PROBLEM DESCRIPTION: Reproduce every line of the entries below word for word, leaving out the pictures.

Human keypoint data:
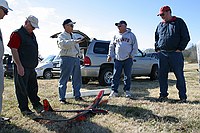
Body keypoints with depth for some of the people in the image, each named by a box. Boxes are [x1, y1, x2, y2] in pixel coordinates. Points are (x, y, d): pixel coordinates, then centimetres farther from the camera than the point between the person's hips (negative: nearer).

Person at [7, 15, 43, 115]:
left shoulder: (32, 35, 17)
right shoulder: (17, 34, -9)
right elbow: (14, 50, -15)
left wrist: (35, 64, 20)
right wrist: (19, 65, -20)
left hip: (31, 67, 8)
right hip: (22, 67, -8)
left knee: (33, 88, 17)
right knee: (22, 88, 2)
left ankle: (36, 105, 29)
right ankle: (24, 109, 12)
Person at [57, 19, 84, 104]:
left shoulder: (74, 36, 22)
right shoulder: (61, 36, -3)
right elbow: (63, 44, -25)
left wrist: (78, 55, 16)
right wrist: (75, 41, -33)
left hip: (76, 58, 8)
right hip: (67, 58, -8)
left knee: (77, 79, 11)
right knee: (64, 79, -3)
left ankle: (77, 96, 22)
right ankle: (62, 98, 2)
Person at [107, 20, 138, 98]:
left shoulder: (131, 35, 7)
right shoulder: (116, 36, 15)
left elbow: (135, 46, 5)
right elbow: (111, 46, 19)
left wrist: (132, 54, -5)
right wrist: (110, 55, 9)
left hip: (128, 59, -2)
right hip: (118, 59, 2)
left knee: (128, 76, 4)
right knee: (116, 75, -1)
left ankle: (127, 90, 14)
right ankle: (114, 91, 5)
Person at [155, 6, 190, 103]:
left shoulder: (179, 22, 3)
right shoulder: (160, 25, 15)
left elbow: (186, 37, 0)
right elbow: (156, 38, 23)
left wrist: (180, 48, -8)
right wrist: (157, 49, 10)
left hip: (176, 54, -4)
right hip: (162, 54, 4)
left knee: (179, 75, -1)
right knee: (162, 75, 4)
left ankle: (183, 96, 7)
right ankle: (163, 95, 14)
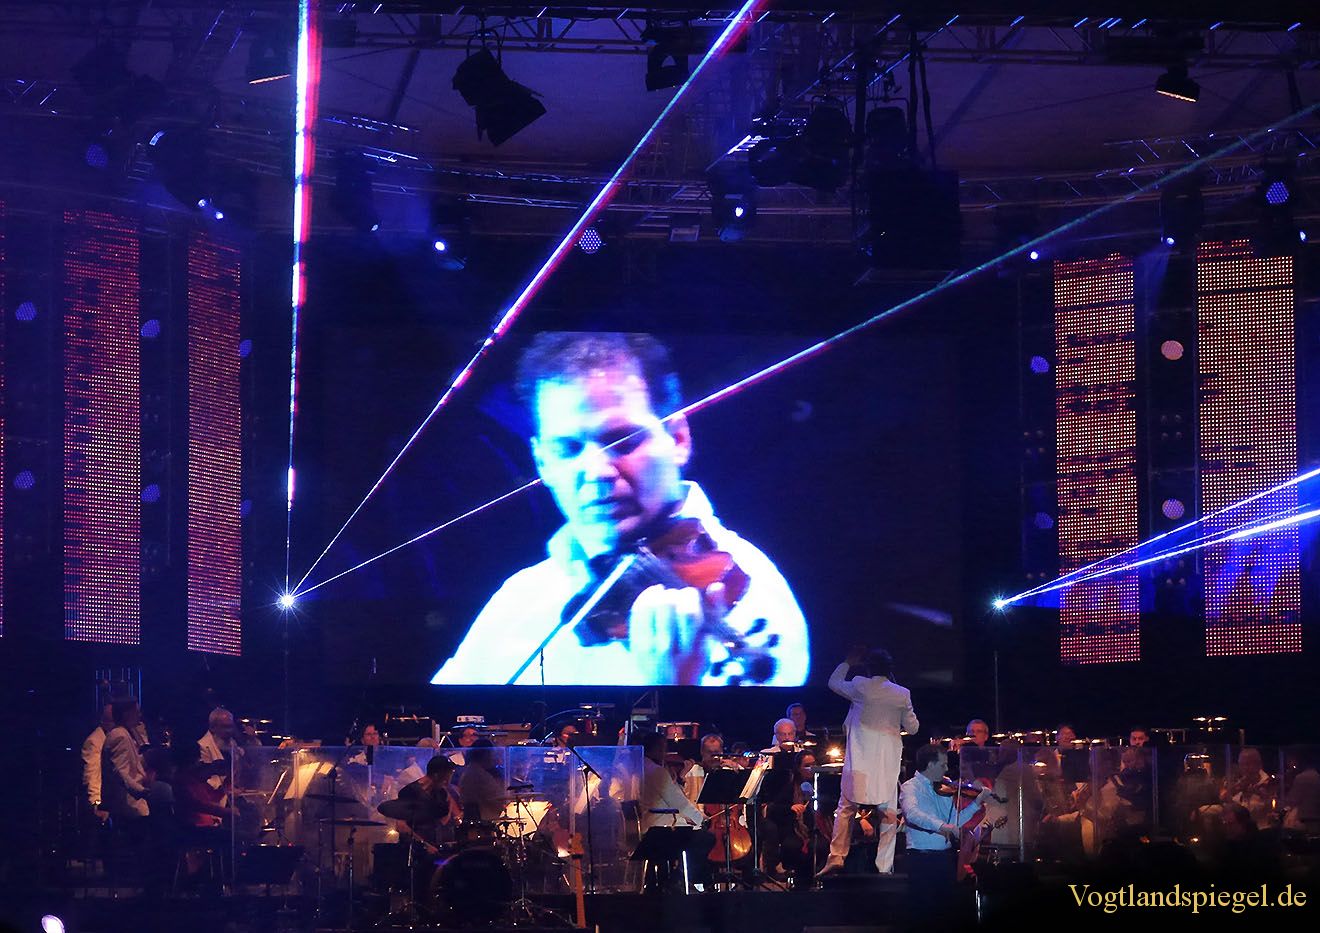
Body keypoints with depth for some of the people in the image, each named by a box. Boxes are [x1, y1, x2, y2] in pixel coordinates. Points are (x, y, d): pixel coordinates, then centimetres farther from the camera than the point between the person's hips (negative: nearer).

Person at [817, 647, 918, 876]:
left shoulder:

YOUR SOLUTION:
Body keypoints with depth for some of the people in the image, each named by a box. Boxes are [x1, y1, x2, y2] in pixel coordinates. Points are (x, y, d): pixel coordinates, then centimetres farther from the camera than the point between the person's hips (negative: nearer).

Person at [7, 15, 43, 115]:
left shoulder: (32, 35, 17)
right shoulder: (17, 34, -9)
right elbow: (14, 50, -15)
left wrist: (35, 64, 20)
right wrist: (19, 65, -20)
left hip: (31, 67, 8)
right hip: (22, 67, -8)
left knee: (33, 88, 17)
right knee: (22, 88, 2)
left ankle: (36, 105, 29)
right ankle: (24, 109, 12)
Person at [57, 19, 84, 104]:
left shoulder: (74, 36, 22)
right shoulder: (61, 36, -3)
right elbow: (63, 44, -25)
left wrist: (78, 55, 16)
right wrist: (75, 41, -33)
left hip: (76, 58, 8)
right hip: (67, 58, -8)
left knee: (77, 79, 11)
right knee: (64, 79, -3)
left ankle: (77, 96, 22)
right ankle: (62, 98, 2)
Person at [107, 20, 138, 98]:
left shoulder: (131, 35, 7)
right shoulder: (116, 36, 15)
left elbow: (135, 46, 5)
right elbow: (111, 46, 19)
left wrist: (132, 54, -5)
right wrist: (110, 55, 9)
left hip: (128, 59, -2)
right hip: (118, 59, 2)
left knee: (128, 76, 4)
right knee: (116, 75, -1)
left ankle: (127, 90, 14)
right ankle: (114, 91, 5)
Person at [155, 6, 190, 103]:
left shoulder: (179, 22, 3)
right shoulder: (160, 25, 15)
left elbow: (186, 37, 0)
right elbow: (156, 38, 23)
left wrist: (180, 48, -8)
right wrist: (157, 49, 10)
left hip: (176, 54, -4)
right hip: (162, 54, 4)
left knee: (179, 75, -1)
right knee: (162, 75, 4)
left ankle: (183, 96, 7)
right ankle: (163, 95, 14)
Body keypoints with depth for some of the people in the image, each named by a box. Boxes are [x1, y1, x2, y2] in pixel coordinates. Points are (x, y, d): pixel coordinates, then centimetres farther from the camera than the point between the person's hips (negative: nearer).

Person at [817, 647, 918, 876]:
left shoulder:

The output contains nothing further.